Farokhi's platform consists of a number of issues, including transparency in city government, financial accountability, improving city services, increasing public transportation options, protecting neighborhoods and affordable housing, and increasing the city's environmental sustainability--his aim is for Atlanta to have the smallest carbon footprint possible.
Azizi will face five other opponents in her bid for the District 6 open seat, including: Mark Brodie, Tad Christian, Elizabeth Coyle, Miguel Gallegos and Alexander Wan.

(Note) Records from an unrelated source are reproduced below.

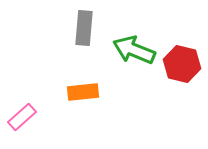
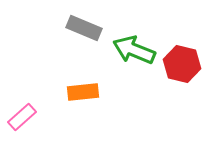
gray rectangle: rotated 72 degrees counterclockwise
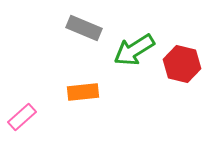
green arrow: rotated 54 degrees counterclockwise
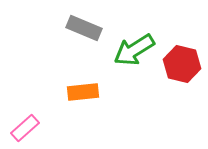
pink rectangle: moved 3 px right, 11 px down
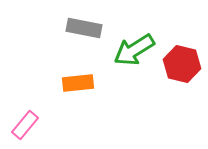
gray rectangle: rotated 12 degrees counterclockwise
orange rectangle: moved 5 px left, 9 px up
pink rectangle: moved 3 px up; rotated 8 degrees counterclockwise
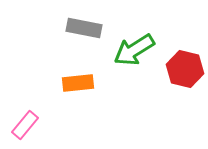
red hexagon: moved 3 px right, 5 px down
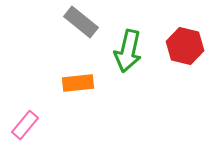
gray rectangle: moved 3 px left, 6 px up; rotated 28 degrees clockwise
green arrow: moved 6 px left, 1 px down; rotated 45 degrees counterclockwise
red hexagon: moved 23 px up
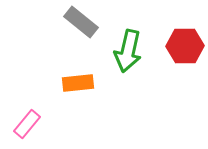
red hexagon: rotated 15 degrees counterclockwise
pink rectangle: moved 2 px right, 1 px up
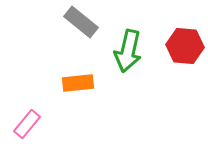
red hexagon: rotated 6 degrees clockwise
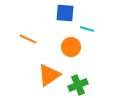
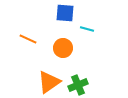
orange circle: moved 8 px left, 1 px down
orange triangle: moved 7 px down
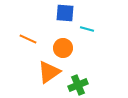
orange triangle: moved 10 px up
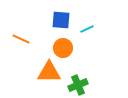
blue square: moved 4 px left, 7 px down
cyan line: rotated 40 degrees counterclockwise
orange line: moved 7 px left
orange triangle: rotated 35 degrees clockwise
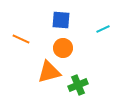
cyan line: moved 16 px right
orange triangle: rotated 15 degrees counterclockwise
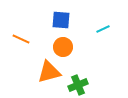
orange circle: moved 1 px up
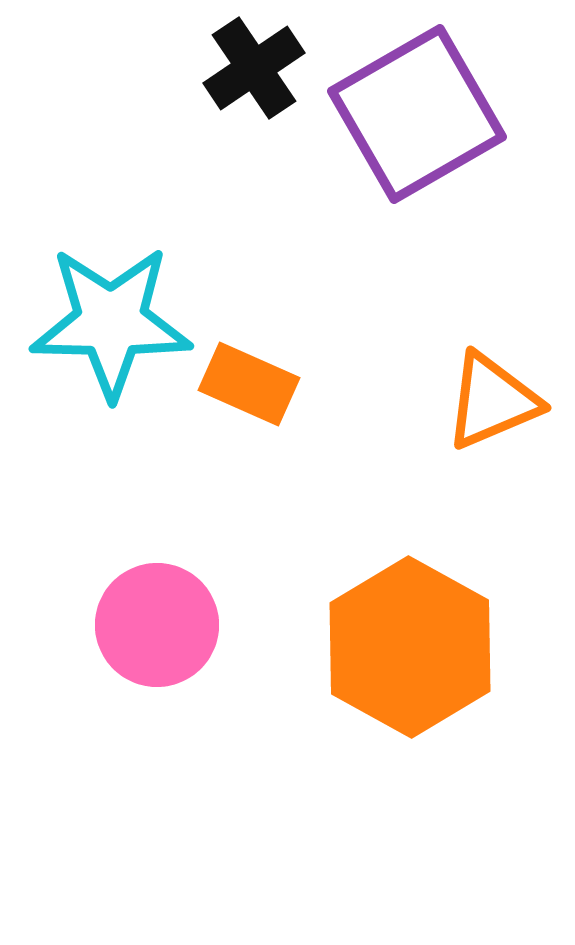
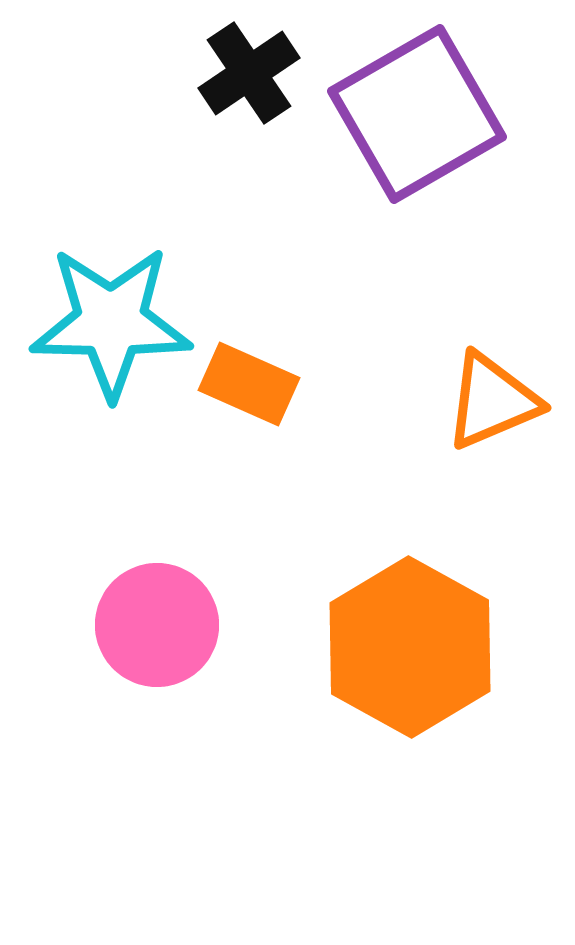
black cross: moved 5 px left, 5 px down
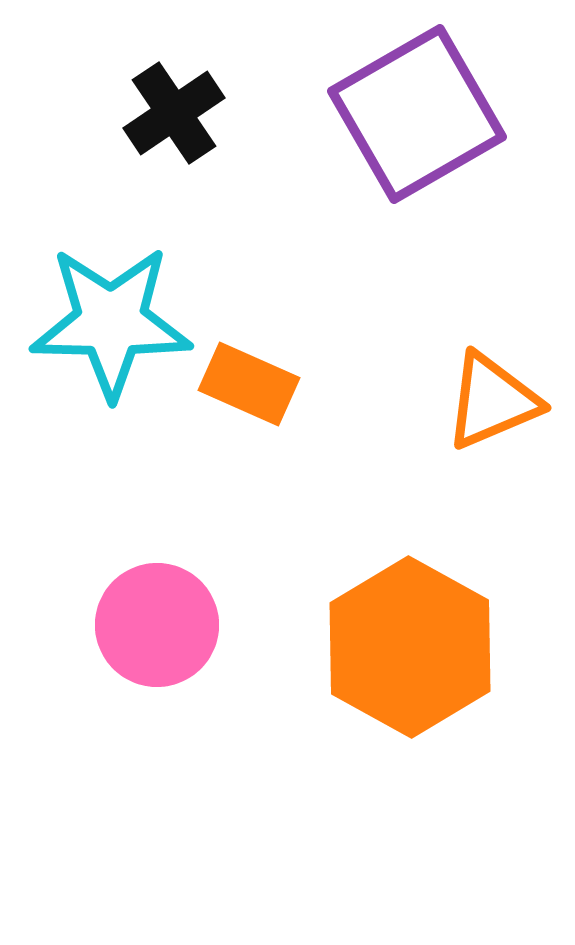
black cross: moved 75 px left, 40 px down
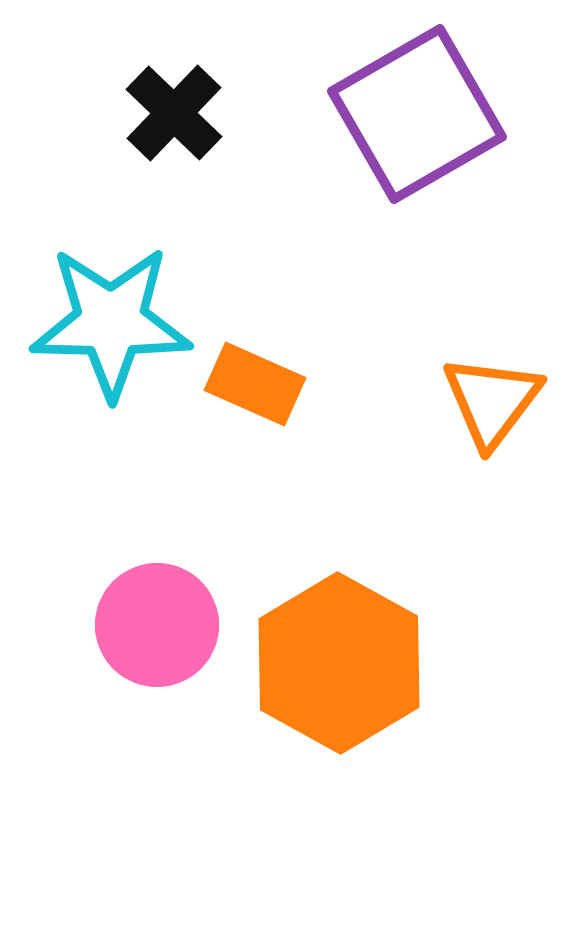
black cross: rotated 12 degrees counterclockwise
orange rectangle: moved 6 px right
orange triangle: rotated 30 degrees counterclockwise
orange hexagon: moved 71 px left, 16 px down
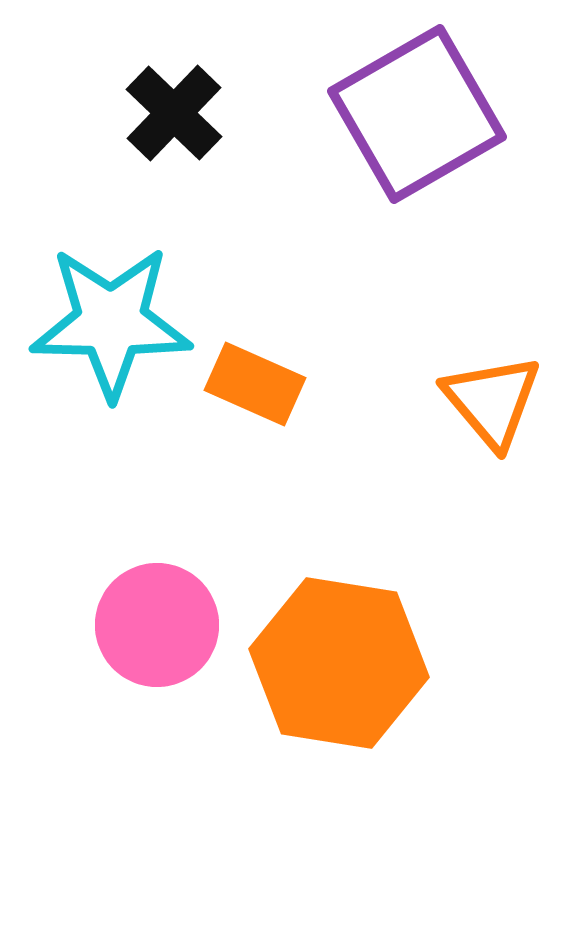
orange triangle: rotated 17 degrees counterclockwise
orange hexagon: rotated 20 degrees counterclockwise
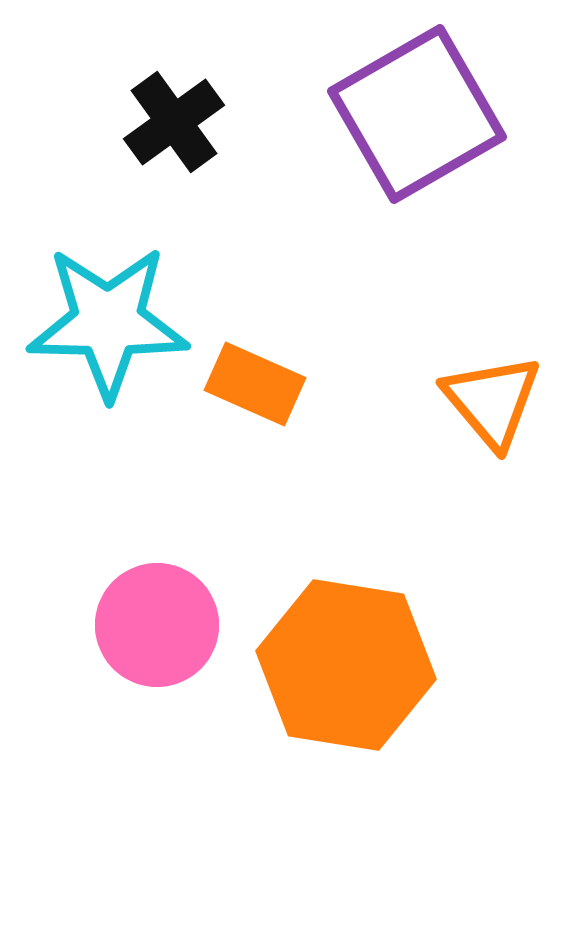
black cross: moved 9 px down; rotated 10 degrees clockwise
cyan star: moved 3 px left
orange hexagon: moved 7 px right, 2 px down
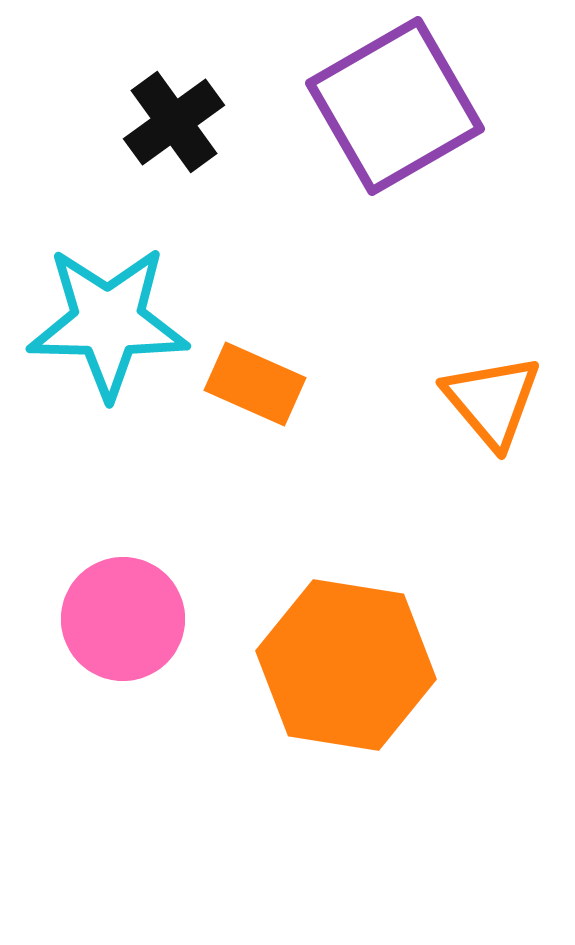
purple square: moved 22 px left, 8 px up
pink circle: moved 34 px left, 6 px up
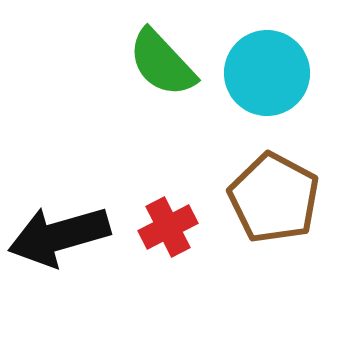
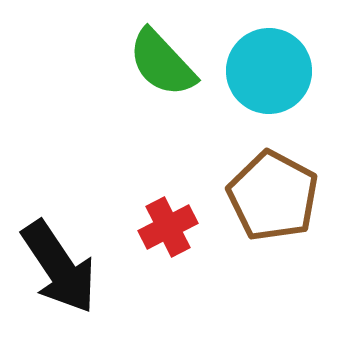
cyan circle: moved 2 px right, 2 px up
brown pentagon: moved 1 px left, 2 px up
black arrow: moved 31 px down; rotated 108 degrees counterclockwise
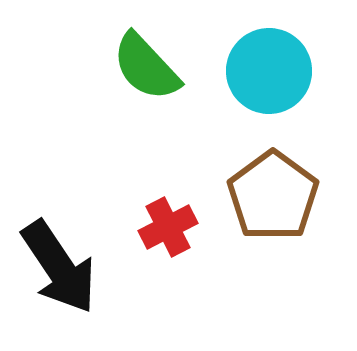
green semicircle: moved 16 px left, 4 px down
brown pentagon: rotated 8 degrees clockwise
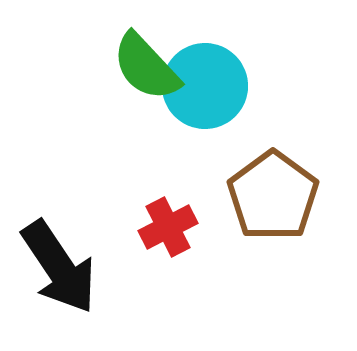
cyan circle: moved 64 px left, 15 px down
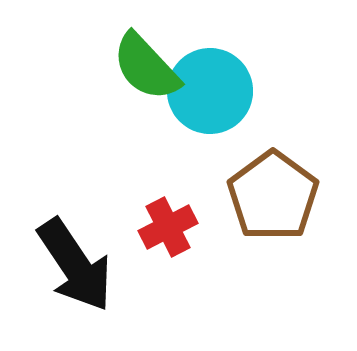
cyan circle: moved 5 px right, 5 px down
black arrow: moved 16 px right, 2 px up
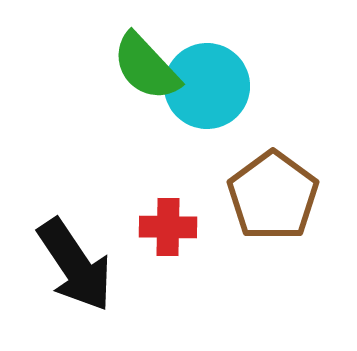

Azizi was born in Houston, Texas, and raised in Kuwait. After high school, she returned to the United States to pursue her education. She received her bachelor's degree in biochemistry and biotechnology from Michigan State University and went on to get her Ph.D. in biochemistry from the Georgia Institute of Technology. In 2005, after receiving her doctorate, she joined the staff at the Georgia Institute of Technology as a research support manager.
According to her website, Azizi's top priorities include safety, community development, education and the city budget. "I will work to make our neighborhoods and streets more safe and secure. I will focus on creating unity among the various constituents in our community, tackling problems such as rising property taxes and creating a unifying, growing environment for residents and small business owners.
"As an educator, I will work with the school systems to ensure that our students are provided with the tools and programs they need to excel in all disciplines, especially in the sciences and math. We must continually increase the competitiveness of all our schools," Azizi's website says.
In a September interview with the Public Affairs Alliance of Iranian Americans (PAAIA) and its connected political action committee, the Iranian American Political Action Committee, Azizi explained what she believed set her apart from the competition.
"My multi-cultural upbringing has provided me with an international perspective and has made me a very open-minded person, learning tolerance and acceptance, two traits of my personality I am very proud of.
"On a professional level, I am a scientific researcher. As a researcher, you acquire critical thinking skills, along with an analytical research-oriented mind that I use to approach challenges and issues. As a newcomer to the political realm, my analytical skills, along with a fresh perspective to addressing the issues facing our district and city, I know that I can be effective in finding long-term effective solutions," she said.
Azizi also said she hoped fellow Iranians would support her election. "I am proud of my Iranian-American heritage, and I would hope that Iranian-Americans, as other Atlantans, would support my campaign.... Nevertheless, I would hope that Iranian-Americans realize that as more Iranian-American candidates run for public office, the entire community will move even further into the political realm of this country, giving back to our community and helping advance the lives of Iranian-Americans living in the United States. It is up to us to set an example for those with similar backgrounds all across the world," Azizi said.